Every educational journey has to start somewhere, and for many families in the Wayzata School District, that journey begins at the Early Learning School along County Road 101 in Plymouth.
"The kids are running around, playing with each other. It's just a really warm, great place to see kids and young parents," said Robin Henslin, Wayzata's early childhood special education supervisor.
If you step inside one of the classrooms, you'll find preschool-age children singing songs, while the adults learn about the basics of parenting.
"We realize and we completely understand and embrace the fact that parents are the child's first and best teacher," said Sandi Arndt, Wayzata's early childhood education coordinator. "And so we want to provide the parents with the skills to be able to work with their children at home as well."
The district moved all of its early childhood programming into this building in February 2016, and over the past two years, it's become a one-stop-shop for families.
"It's kind of like the place where school begins for kids in Wayzata," Henslin said.

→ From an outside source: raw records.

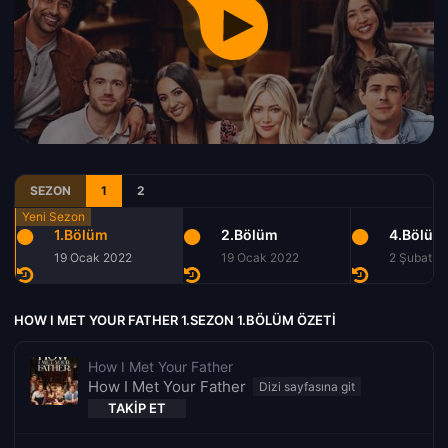
SEZON
1
2
1.Bölüm
2.Bölüm
4.Bölüm
19 Ocak 2022
19 Ocak 2022
2 Şubat 2
HOW I MET YOUR FATHER 1.SEZON 1.BÖLÜM ÖZETI
How I Met Your Father
How I Met Your Father
TAKIP ET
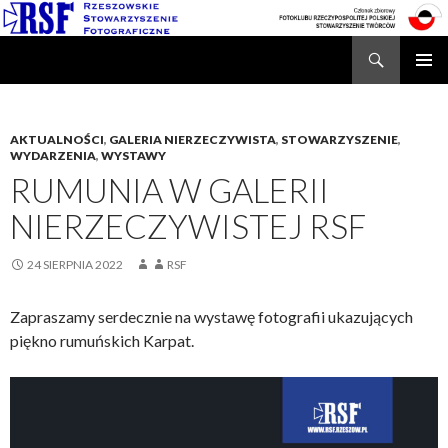
Search
Rzeszowskie Stowarzyszenie Fotograficzne
SKIP
TO
CONTENT
AKTUALNOŚCI
,
GALERIA NIERZECZYWISTA
,
STOWARZYSZENIE
,
WYDARZENIA
,
WYSTAWY
RUMUNIA W GALERII
NIERZECZYWISTEJ RSF
24 SIERPNIA 2022
RSF
Zapraszamy serdecznie na wystawę fotografii ukazujących
piękno rumuńskich Karpat.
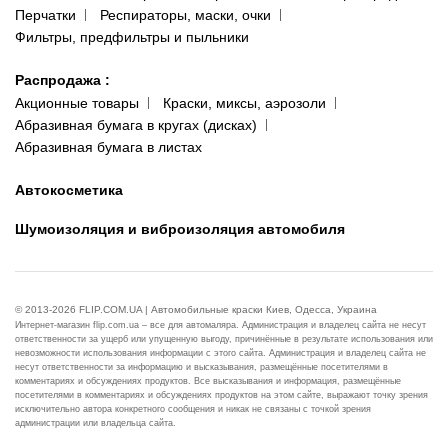
Перчатки
Респираторы, маски, очки
Фильтры, предфильтры и пыльники
Распродажа
:
Акционные товары
Краски, миксы, аэрозоли
Абразивная бумага в кругах (дисках)
Абразивная бумага в листах
Автокосметика
Шумоизоляция и виброизоляция автомобиля
© 2013-2026 FLIP.COM.UA | Автомобильные краски Киев, Одесса, Украина
Интернет-магазин flip.com.ua – все для автомаляра. Администрация и владелец сайта не несут
ответственности за ущерб или упущенную выгоду, причинённые в результате использования или
невозможности использования информации с этого сайта. Администрация и владелец сайта не
несут ответственности за информацию и высказывания, размещённые посетителями в
комментариях и обсуждениях продуктов. Все высказывания и информация, размещённые
посетителями в комментариях и обсуждениях продуктов на этом сайте, выражают точку зрения
исключительно автора конкретного сообщения и никак не связаны с точкой зрения
администрации или владельца сайта.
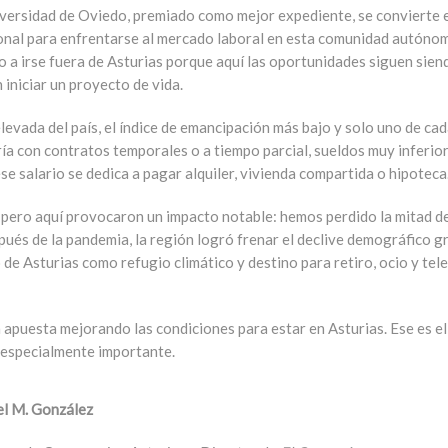
ersidad de Oviedo, premiado como mejor expediente, se convierte en
ional para enfrentarse al mercado laboral en esta comunidad autónom
o a irse fuera de Asturias porque aquí las oportunidades siguen sien
iniciar un proyecto de vida.
evada del país, el índice de emancipación más bajo y solo uno de cad
ría con contratos temporales o a tiempo parcial, sueldos muy inferio
se salario se dedica a pagar alquiler, vivienda compartida o hipoteca
pero aquí provocaron un impacto notable: hemos perdido la mitad de
ués de la pandemia, la región logró frenar el declive demográfico g
 de Asturias como refugio climático y destino para retiro, ocio y tel
a apuesta mejorando las condiciones para estar en Asturias. Ese es 
s especialmente importante.
l M. González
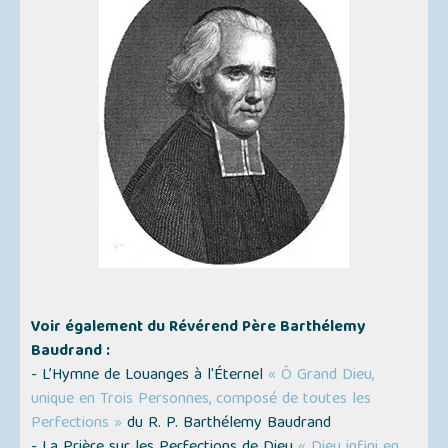
Voir également du Révérend Père Barthélemy
Baudrand :
- L’Hymne de Louanges à l'Éternel
« Ô Grand Dieu,
unique en Trois Personnes, composé de toutes les
Perfections »
du R. P. Barthélemy Baudrand
- La Prière sur les Perfections de Dieu
« Dieu infini en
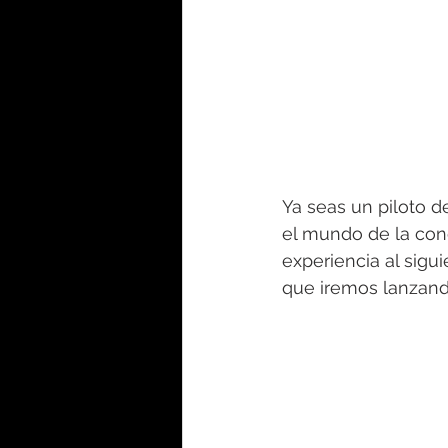
Ya seas un piloto 
el mundo de la con
experiencia al sigu
que iremos lanzando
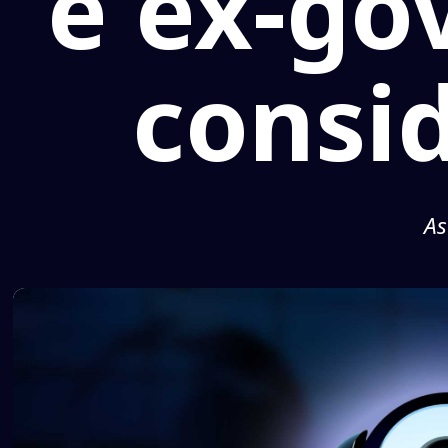
e ex-go
consi
As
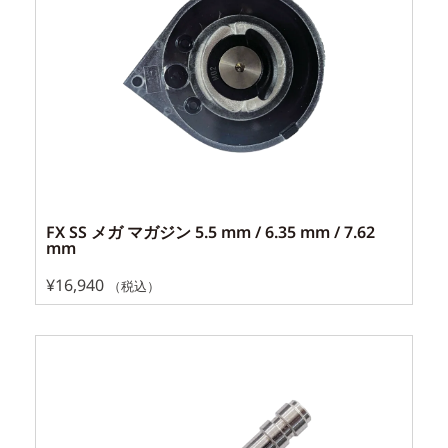
FX SS メガ マガジン 5.5 mm / 6.35 mm / 7.62
mm
¥
16,940
（税込）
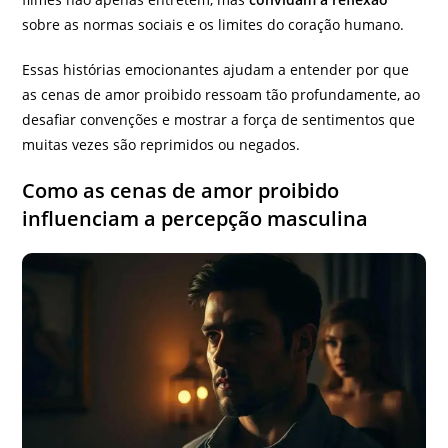
sobre as normas sociais e os limites do coração humano.
Essas histórias emocionantes ajudam a entender por que
as cenas de amor proibido ressoam tão profundamente, ao
desafiar convenções e mostrar a força de sentimentos que
muitas vezes são reprimidos ou negados.
Como as cenas de amor proibido
influenciam a percepção masculina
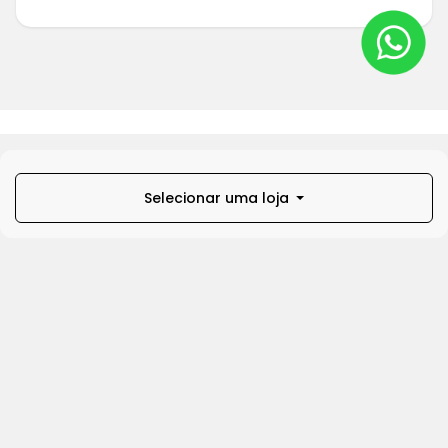
Selecionar uma loja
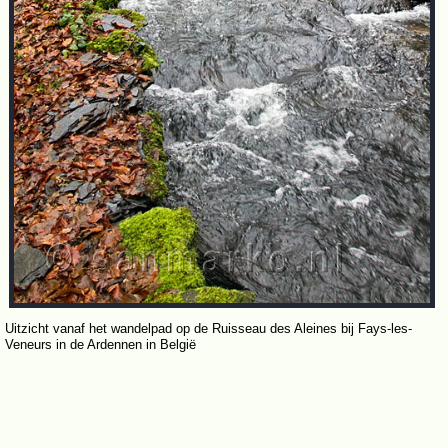
Uitzicht vanaf het wandelpad op de Ruisseau des Aleines bij Fays-les-
Veneurs in de Ardennen in België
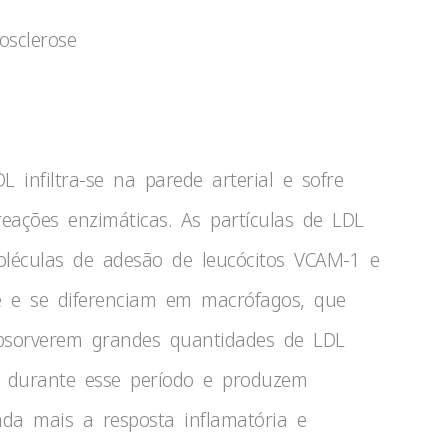
L infiltra-se na parede arterial e sofre
reações enzimáticas. As partículas de LDL
léculas de adesão de leucócitos VCAM-1 e
 e se diferenciam em macrófagos, que
bsorverem grandes quantidades de LDL
s durante esse período e produzem
da mais a resposta inflamatória e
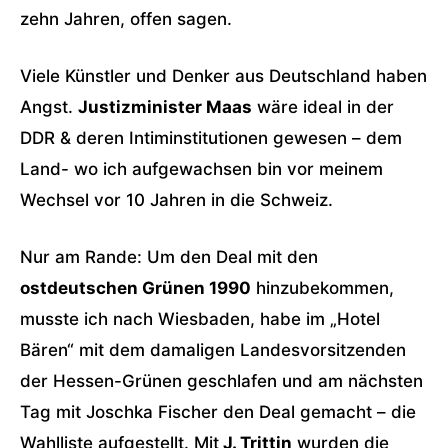
zehn Jahren, offen sagen.
Viele Künstler und Denker aus Deutschland haben
Angst.
Justizminister Maas
wäre ideal in der
DDR & deren Intiminstitutionen gewesen – dem
Land- wo ich aufgewachsen bin vor meinem
Wechsel vor 10 Jahren in die Schweiz.
Nur am Rande: Um den Deal mit den
ostdeutschen Grünen 1990
hinzubekommen,
musste ich nach Wiesbaden, habe im „Hotel
Bären“ mit dem damaligen Landesvorsitzenden
der Hessen-Grünen geschlafen und am nächsten
Tag mit Joschka Fischer den Deal gemacht – die
Wahlliste aufgestellt. Mit
J. Trittin
wurden die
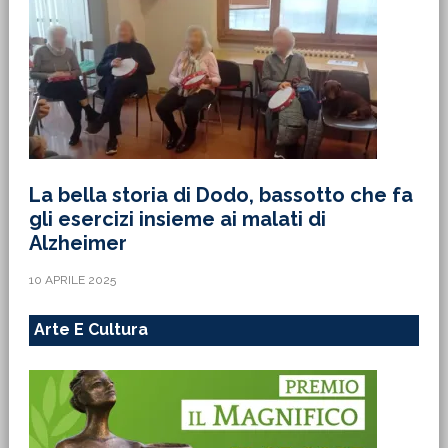
La bella storia di Dodo, bassotto che fa
gli esercizi insieme ai malati di
Alzheimer
10 APRILE 2025
Arte E Cultura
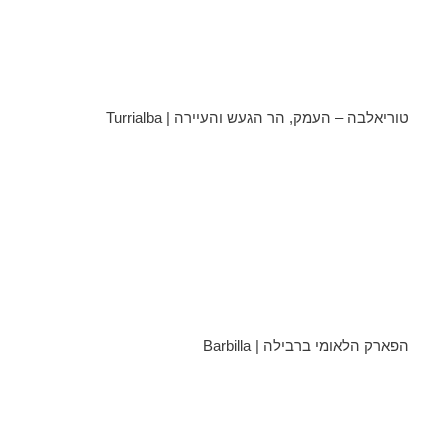
טוריאלבה – העמק, הר הגעש והעיירה | Turrialba
הפארק הלאומי ברבילה | Barbilla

Kids can get their state-required screenings done here, and they can get the help they need to be ready for kindergarten.
"There's a difference between children who attend an early childhood program and those who don't when they come to kindergarten," Arndt said. "It's very noticeable."
That's especially true if a child has been identified as having a disability or a delay in development. Six hundred students are enrolled at the Early Learning School, and among them, 200 are part of the special education program.
"And our staff goes out and works with families in their home when they have a child that's been identified with a disability or a delay in development, and really is supporting that family in raising their child and helping them to develop," Henslin said.
Yet that's not the only time educators get to leave the building for programming. The district also has an outreach team that teaches classes at several local apartment complexes.
"There isn't the transportation barrier," Arndt said. "We're able to offer classes close to their home, so they can just walk from their apartments here instead of trying to get to our building. Plus they're with people that they're more familiar with and more comfortable with."
This program is the result of a partnership with the local nonprofit, Interfaith Outreach. It's set up so that anything that's taught at the main building is also taught at the apartment complexes.
"The partnership with Interfaith has been very key with this, because they had the relationships established with the communities, and then they also provide the volunteers for us to help work within the program," Arndt said.
Ultimately, the goal is to provide children and their parents with the tools they need to be ready for kindergarten and beyond.
"I really feel like our partnership is just giving more opportunities for young children and their families," Henslin said.